[EXERCISE OBJECTIVE] These entries must be printed again exactly as they are.
--- START ---
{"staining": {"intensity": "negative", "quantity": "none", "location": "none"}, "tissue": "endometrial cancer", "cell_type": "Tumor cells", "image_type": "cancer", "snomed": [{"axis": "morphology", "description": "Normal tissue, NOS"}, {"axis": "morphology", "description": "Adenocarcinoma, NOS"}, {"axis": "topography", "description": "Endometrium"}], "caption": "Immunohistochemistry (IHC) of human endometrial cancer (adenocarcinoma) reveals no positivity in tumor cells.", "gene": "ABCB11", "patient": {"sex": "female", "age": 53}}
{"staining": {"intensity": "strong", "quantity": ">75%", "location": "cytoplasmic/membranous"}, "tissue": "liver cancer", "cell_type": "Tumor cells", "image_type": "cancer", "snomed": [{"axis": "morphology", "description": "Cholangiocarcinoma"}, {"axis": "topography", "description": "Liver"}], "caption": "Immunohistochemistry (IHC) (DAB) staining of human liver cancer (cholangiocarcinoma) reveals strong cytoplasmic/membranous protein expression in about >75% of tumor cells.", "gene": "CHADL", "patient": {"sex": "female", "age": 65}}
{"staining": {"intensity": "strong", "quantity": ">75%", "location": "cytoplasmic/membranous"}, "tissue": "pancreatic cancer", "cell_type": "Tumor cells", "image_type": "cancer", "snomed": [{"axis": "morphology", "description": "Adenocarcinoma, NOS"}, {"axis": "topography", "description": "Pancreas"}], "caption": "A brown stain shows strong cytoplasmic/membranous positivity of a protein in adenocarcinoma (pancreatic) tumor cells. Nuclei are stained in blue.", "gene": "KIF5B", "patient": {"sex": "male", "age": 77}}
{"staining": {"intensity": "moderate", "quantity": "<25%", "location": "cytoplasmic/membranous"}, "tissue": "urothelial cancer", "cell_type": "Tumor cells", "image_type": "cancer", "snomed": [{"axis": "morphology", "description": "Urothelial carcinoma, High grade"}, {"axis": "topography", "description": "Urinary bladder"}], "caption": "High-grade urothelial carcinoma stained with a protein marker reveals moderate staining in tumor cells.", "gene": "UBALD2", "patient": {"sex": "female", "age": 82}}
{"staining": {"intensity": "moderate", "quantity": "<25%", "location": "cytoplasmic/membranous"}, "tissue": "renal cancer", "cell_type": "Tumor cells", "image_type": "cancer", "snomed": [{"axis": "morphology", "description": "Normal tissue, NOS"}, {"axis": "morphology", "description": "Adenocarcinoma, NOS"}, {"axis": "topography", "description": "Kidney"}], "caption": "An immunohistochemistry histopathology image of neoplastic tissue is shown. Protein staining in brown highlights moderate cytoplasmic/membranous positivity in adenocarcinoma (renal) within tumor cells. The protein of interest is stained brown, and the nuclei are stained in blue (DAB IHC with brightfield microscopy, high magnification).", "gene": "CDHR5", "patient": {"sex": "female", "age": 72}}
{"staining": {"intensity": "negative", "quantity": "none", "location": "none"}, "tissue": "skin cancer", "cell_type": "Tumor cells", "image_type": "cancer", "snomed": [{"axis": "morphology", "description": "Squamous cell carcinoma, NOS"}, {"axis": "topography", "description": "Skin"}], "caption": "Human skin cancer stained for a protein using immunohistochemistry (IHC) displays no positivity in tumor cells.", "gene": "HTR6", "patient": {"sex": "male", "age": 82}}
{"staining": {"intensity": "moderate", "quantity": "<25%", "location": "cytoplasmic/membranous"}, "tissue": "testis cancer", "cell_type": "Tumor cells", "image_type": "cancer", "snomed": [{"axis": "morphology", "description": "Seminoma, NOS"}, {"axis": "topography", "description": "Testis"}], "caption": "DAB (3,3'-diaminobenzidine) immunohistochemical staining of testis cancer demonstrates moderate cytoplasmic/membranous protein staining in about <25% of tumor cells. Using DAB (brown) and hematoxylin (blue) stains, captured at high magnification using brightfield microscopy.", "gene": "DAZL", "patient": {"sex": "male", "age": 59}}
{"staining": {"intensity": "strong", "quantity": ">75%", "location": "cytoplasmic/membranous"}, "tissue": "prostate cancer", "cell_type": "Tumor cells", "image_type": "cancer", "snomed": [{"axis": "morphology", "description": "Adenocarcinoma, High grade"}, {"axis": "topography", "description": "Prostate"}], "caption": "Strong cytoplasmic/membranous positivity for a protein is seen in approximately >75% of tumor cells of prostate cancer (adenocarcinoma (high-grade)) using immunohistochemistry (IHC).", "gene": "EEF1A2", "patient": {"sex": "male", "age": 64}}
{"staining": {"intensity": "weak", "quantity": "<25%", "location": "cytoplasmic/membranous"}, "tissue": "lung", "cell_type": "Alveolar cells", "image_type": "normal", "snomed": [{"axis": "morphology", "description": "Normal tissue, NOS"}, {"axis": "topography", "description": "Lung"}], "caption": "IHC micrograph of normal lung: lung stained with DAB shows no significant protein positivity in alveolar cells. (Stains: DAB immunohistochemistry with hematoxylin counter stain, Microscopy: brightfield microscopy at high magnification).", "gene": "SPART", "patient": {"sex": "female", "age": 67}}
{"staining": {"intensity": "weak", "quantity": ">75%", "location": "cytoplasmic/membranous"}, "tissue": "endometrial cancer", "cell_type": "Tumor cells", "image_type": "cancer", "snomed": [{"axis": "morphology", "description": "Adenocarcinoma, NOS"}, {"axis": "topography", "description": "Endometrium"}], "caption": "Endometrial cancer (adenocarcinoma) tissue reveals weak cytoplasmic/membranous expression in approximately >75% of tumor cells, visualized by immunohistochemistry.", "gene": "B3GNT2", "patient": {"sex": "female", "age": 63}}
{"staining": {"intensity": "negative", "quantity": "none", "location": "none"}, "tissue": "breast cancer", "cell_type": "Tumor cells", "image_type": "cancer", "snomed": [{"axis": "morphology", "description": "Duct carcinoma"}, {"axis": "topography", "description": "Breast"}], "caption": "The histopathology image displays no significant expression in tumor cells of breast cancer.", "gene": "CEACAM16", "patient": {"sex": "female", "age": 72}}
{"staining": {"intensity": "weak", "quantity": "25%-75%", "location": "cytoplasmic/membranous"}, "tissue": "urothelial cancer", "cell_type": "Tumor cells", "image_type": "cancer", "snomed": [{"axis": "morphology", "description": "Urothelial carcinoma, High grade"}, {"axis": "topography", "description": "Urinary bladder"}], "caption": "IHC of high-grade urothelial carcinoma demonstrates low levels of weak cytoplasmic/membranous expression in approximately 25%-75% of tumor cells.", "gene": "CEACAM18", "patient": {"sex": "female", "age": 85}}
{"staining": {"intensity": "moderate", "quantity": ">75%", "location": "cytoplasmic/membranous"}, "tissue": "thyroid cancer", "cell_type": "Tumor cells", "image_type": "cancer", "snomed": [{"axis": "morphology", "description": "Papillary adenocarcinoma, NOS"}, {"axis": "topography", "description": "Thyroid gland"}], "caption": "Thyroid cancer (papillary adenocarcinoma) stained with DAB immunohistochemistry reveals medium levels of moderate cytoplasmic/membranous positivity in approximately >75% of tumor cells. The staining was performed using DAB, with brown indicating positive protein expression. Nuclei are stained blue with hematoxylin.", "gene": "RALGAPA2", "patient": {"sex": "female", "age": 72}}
--- END ---
[ANSWER TO THE PROBLEM]
{"staining": {"intensity": "negative", "quantity": "none", "location": "none"}, "tissue": "endometrial cancer", "cell_type": "Tumor cells", "image_type": "cancer", "snomed": [{"axis": "morphology", "description": "Normal tissue, NOS"}, {"axis": "morphology", "description": "Adenocarcinoma, NOS"}, {"axis": "topography", "description": "Endometrium"}], "caption": "Immunohistochemistry (IHC) of human endometrial cancer (adenocarcinoma) reveals no positivity in tumor cells.", "gene": "ABCB11", "patient": {"sex": "female", "age": 53}}
{"staining": {"intensity": "strong", "quantity": ">75%", "location": "cytoplasmic/membranous"}, "tissue": "liver cancer", "cell_type": "Tumor cells", "image_type": "cancer", "snomed": [{"axis": "morphology", "description": "Cholangiocarcinoma"}, {"axis": "topography", "description": "Liver"}], "caption": "Immunohistochemistry (IHC) (DAB) staining of human liver cancer (cholangiocarcinoma) reveals strong cytoplasmic/membranous protein expression in about >75% of tumor cells.", "gene": "CHADL", "patient": {"sex": "female", "age": 65}}
{"staining": {"intensity": "strong", "quantity": ">75%", "location": "cytoplasmic/membranous"}, "tissue": "pancreatic cancer", "cell_type": "Tumor cells", "image_type": "cancer", "snomed": [{"axis": "morphology", "description": "Adenocarcinoma, NOS"}, {"axis": "topography", "description": "Pancreas"}], "caption": "A brown stain shows strong cytoplasmic/membranous positivity of a protein in adenocarcinoma (pancreatic) tumor cells. Nuclei are stained in blue.", "gene": "KIF5B", "patient": {"sex": "male", "age": 77}}
{"staining": {"intensity": "moderate", "quantity": "<25%", "location": "cytoplasmic/membranous"}, "tissue": "urothelial cancer", "cell_type": "Tumor cells", "image_type": "cancer", "snomed": [{"axis": "morphology", "description": "Urothelial carcinoma, High grade"}, {"axis": "topography", "description": "Urinary bladder"}], "caption": "High-grade urothelial carcinoma stained with a protein marker reveals moderate staining in tumor cells.", "gene": "UBALD2", "patient": {"sex": "female", "age": 82}}
{"staining": {"intensity": "moderate", "quantity": "<25%", "location": "cytoplasmic/membranous"}, "tissue": "renal cancer", "cell_type": "Tumor cells", "image_type": "cancer", "snomed": [{"axis": "morphology", "description": "Normal tissue, NOS"}, {"axis": "morphology", "description": "Adenocarcinoma, NOS"}, {"axis": "topography", "description": "Kidney"}], "caption": "An immunohistochemistry histopathology image of neoplastic tissue is shown. Protein staining in brown highlights moderate cytoplasmic/membranous positivity in adenocarcinoma (renal) within tumor cells. The protein of interest is stained brown, and the nuclei are stained in blue (DAB IHC with brightfield microscopy, high magnification).", "gene": "CDHR5", "patient": {"sex": "female", "age": 72}}
{"staining": {"intensity": "negative", "quantity": "none", "location": "none"}, "tissue": "skin cancer", "cell_type": "Tumor cells", "image_type": "cancer", "snomed": [{"axis": "morphology", "description": "Squamous cell carcinoma, NOS"}, {"axis": "topography", "description": "Skin"}], "caption": "Human skin cancer stained for a protein using immunohistochemistry (IHC) displays no positivity in tumor cells.", "gene": "HTR6", "patient": {"sex": "male", "age": 82}}
{"staining": {"intensity": "moderate", "quantity": "<25%", "location": "cytoplasmic/membranous"}, "tissue": "testis cancer", "cell_type": "Tumor cells", "image_type": "cancer", "snomed": [{"axis": "morphology", "description": "Seminoma, NOS"}, {"axis": "topography", "description": "Testis"}], "caption": "DAB (3,3'-diaminobenzidine) immunohistochemical staining of testis cancer demonstrates moderate cytoplasmic/membranous protein staining in about <25% of tumor cells. Using DAB (brown) and hematoxylin (blue) stains, captured at high magnification using brightfield microscopy.", "gene": "DAZL", "patient": {"sex": "male", "age": 59}}
{"staining": {"intensity": "strong", "quantity": ">75%", "location": "cytoplasmic/membranous"}, "tissue": "prostate cancer", "cell_type": "Tumor cells", "image_type": "cancer", "snomed": [{"axis": "morphology", "description": "Adenocarcinoma, High grade"}, {"axis": "topography", "description": "Prostate"}], "caption": "Strong cytoplasmic/membranous positivity for a protein is seen in approximately >75% of tumor cells of prostate cancer (adenocarcinoma (high-grade)) using immunohistochemistry (IHC).", "gene": "EEF1A2", "patient": {"sex": "male", "age": 64}}
{"staining": {"intensity": "weak", "quantity": "<25%", "location": "cytoplasmic/membranous"}, "tissue": "lung", "cell_type": "Alveolar cells", "image_type": "normal", "snomed": [{"axis": "morphology", "description": "Normal tissue, NOS"}, {"axis": "topography", "description": "Lung"}], "caption": "IHC micrograph of normal lung: lung stained with DAB shows no significant protein positivity in alveolar cells. (Stains: DAB immunohistochemistry with hematoxylin counter stain, Microscopy: brightfield microscopy at high magnification).", "gene": "SPART", "patient": {"sex": "female", "age": 67}}
{"staining": {"intensity": "weak", "quantity": ">75%", "location": "cytoplasmic/membranous"}, "tissue": "endometrial cancer", "cell_type": "Tumor cells", "image_type": "cancer", "snomed": [{"axis": "morphology", "description": "Adenocarcinoma, NOS"}, {"axis": "topography", "description": "Endometrium"}], "caption": "Endometrial cancer (adenocarcinoma) tissue reveals weak cytoplasmic/membranous expression in approximately >75% of tumor cells, visualized by immunohistochemistry.", "gene": "B3GNT2", "patient": {"sex": "female", "age": 63}}
{"staining": {"intensity": "negative", "quantity": "none", "location": "none"}, "tissue": "breast cancer", "cell_type": "Tumor cells", "image_type": "cancer", "snomed": [{"axis": "morphology", "description": "Duct carcinoma"}, {"axis": "topography", "description": "Breast"}], "caption": "The histopathology image displays no significant expression in tumor cells of breast cancer.", "gene": "CEACAM16", "patient": {"sex": "female", "age": 72}}
{"staining": {"intensity": "weak", "quantity": "25%-75%", "location": "cytoplasmic/membranous"}, "tissue": "urothelial cancer", "cell_type": "Tumor cells", "image_type": "cancer", "snomed": [{"axis": "morphology", "description": "Urothelial carcinoma, High grade"}, {"axis": "topography", "description": "Urinary bladder"}], "caption": "IHC of high-grade urothelial carcinoma demonstrates low levels of weak cytoplasmic/membranous expression in approximately 25%-75% of tumor cells.", "gene": "CEACAM18", "patient": {"sex": "female", "age": 85}}
{"staining": {"intensity": "moderate", "quantity": ">75%", "location": "cytoplasmic/membranous"}, "tissue": "thyroid cancer", "cell_type": "Tumor cells", "image_type": "cancer", "snomed": [{"axis": "morphology", "description": "Papillary adenocarcinoma, NOS"}, {"axis": "topography", "description": "Thyroid gland"}], "caption": "Thyroid cancer (papillary adenocarcinoma) stained with DAB immunohistochemistry reveals medium levels of moderate cytoplasmic/membranous positivity in approximately >75% of tumor cells. The staining was performed using DAB, with brown indicating positive protein expression. Nuclei are stained blue with hematoxylin.", "gene": "RALGAPA2", "patient": {"sex": "female", "age": 72}}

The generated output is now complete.